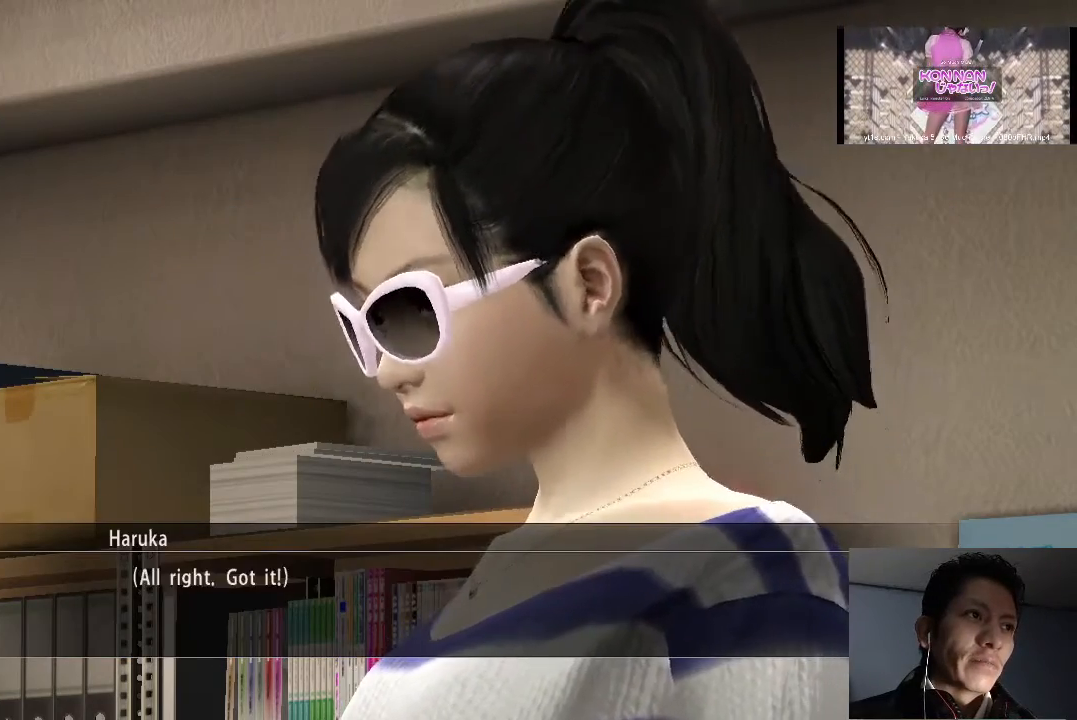
{"buttons": [], "left_stick": "center", "right_stick": "center", "events": [[100, "CROSS", "down"], [133, "CROSS", "up"], [267, "CROSS", "down"], [300, "CROSS", "up"], [400, "CROSS", "down"], [433, "CROSS", "up"]]}
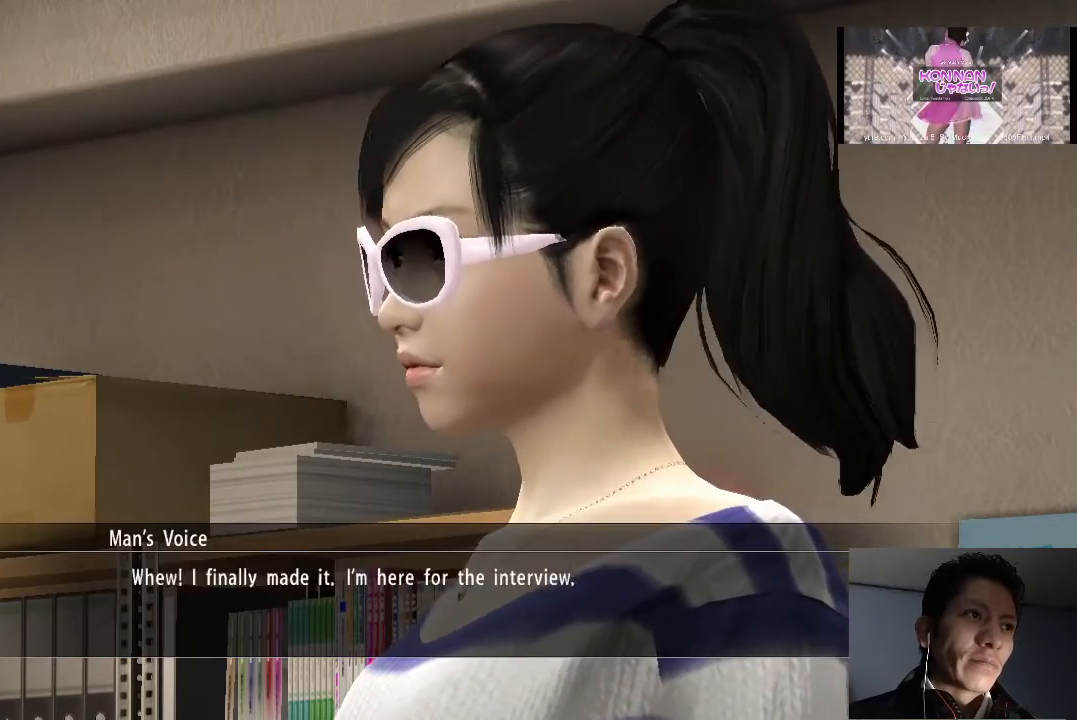
{"buttons": ["CROSS"], "left_stick": "center", "right_stick": "center", "events": [[33, "CROSS", "down"], [67, "CROSS", "up"], [200, "CROSS", "down"], [233, "CROSS", "up"], [333, "CROSS", "down"], [367, "CROSS", "up"], [500, "CROSS", "down"]]}
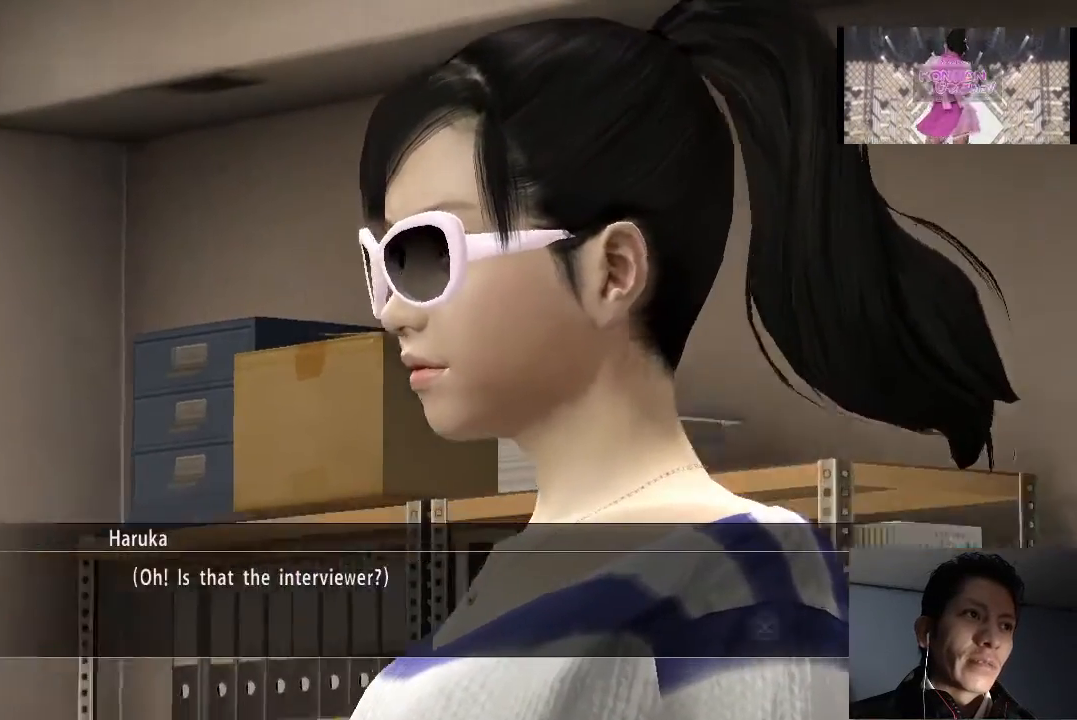
{"buttons": [], "left_stick": "center", "right_stick": "center", "events": [[33, "CROSS", "up"], [133, "CROSS", "down"], [200, "CROSS", "up"], [300, "CROSS", "down"], [333, "CROSS", "up"], [467, "CROSS", "down"], [500, "CROSS", "up"]]}
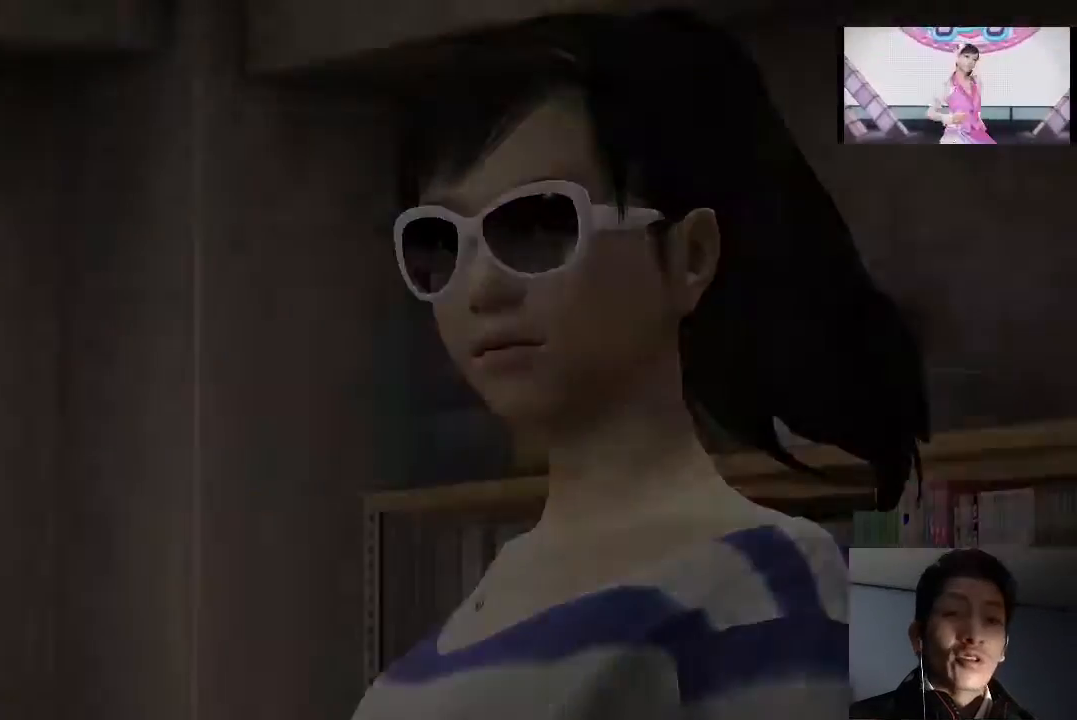
{"buttons": ["CROSS"], "left_stick": "center", "right_stick": "center", "events": [[133, "CROSS", "down"], [167, "CROSS", "up"], [267, "CROSS", "down"], [333, "CROSS", "up"], [433, "CROSS", "down"]]}
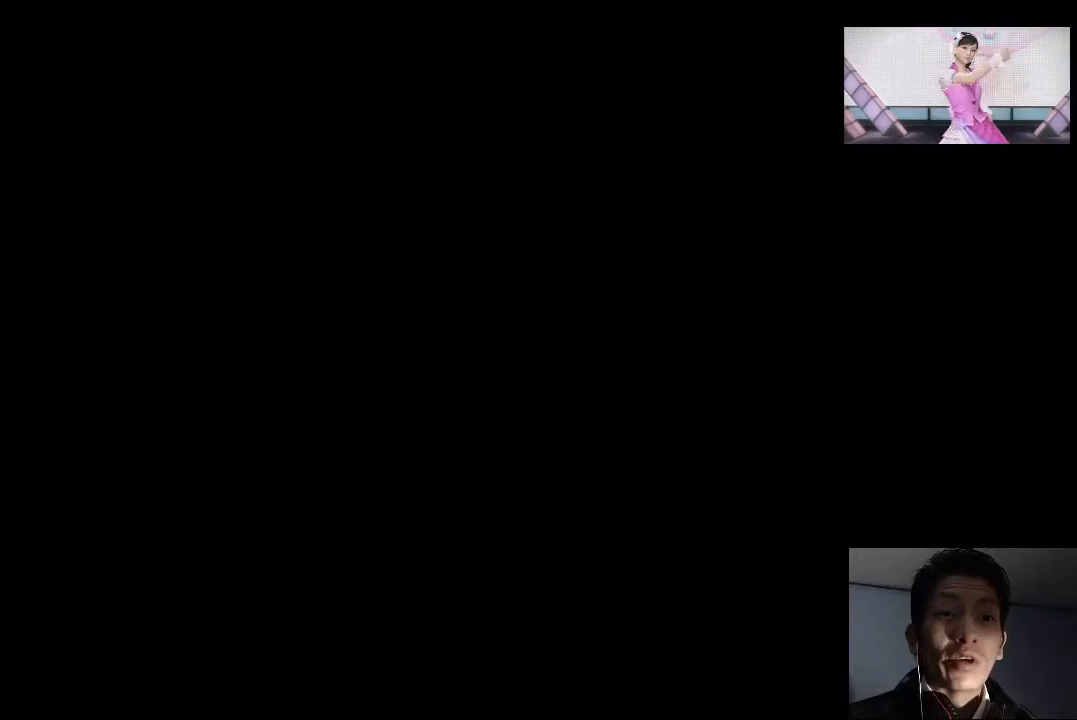
{"buttons": [], "left_stick": "center", "right_stick": "center", "events": [[33, "CROSS", "up"], [100, "CROSS", "down"], [167, "CROSS", "up"]]}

- - - - - - -

Without the pictures, copy the material exactly as given.

* [Solution for this task]
{"buttons": [], "left_stick": "center", "right_stick": "center", "events": [[100, "CROSS", "down"], [133, "CROSS", "up"], [267, "CROSS", "down"], [300, "CROSS", "up"], [400, "CROSS", "down"], [433, "CROSS", "up"]]}
{"buttons": ["CROSS"], "left_stick": "center", "right_stick": "center", "events": [[33, "CROSS", "down"], [67, "CROSS", "up"], [200, "CROSS", "down"], [233, "CROSS", "up"], [333, "CROSS", "down"], [367, "CROSS", "up"], [500, "CROSS", "down"]]}
{"buttons": [], "left_stick": "center", "right_stick": "center", "events": [[33, "CROSS", "up"], [133, "CROSS", "down"], [200, "CROSS", "up"], [300, "CROSS", "down"], [333, "CROSS", "up"], [467, "CROSS", "down"], [500, "CROSS", "up"]]}
{"buttons": ["CROSS"], "left_stick": "center", "right_stick": "center", "events": [[133, "CROSS", "down"], [167, "CROSS", "up"], [267, "CROSS", "down"], [333, "CROSS", "up"], [433, "CROSS", "down"]]}
{"buttons": [], "left_stick": "center", "right_stick": "center", "events": [[33, "CROSS", "up"], [100, "CROSS", "down"], [167, "CROSS", "up"]]}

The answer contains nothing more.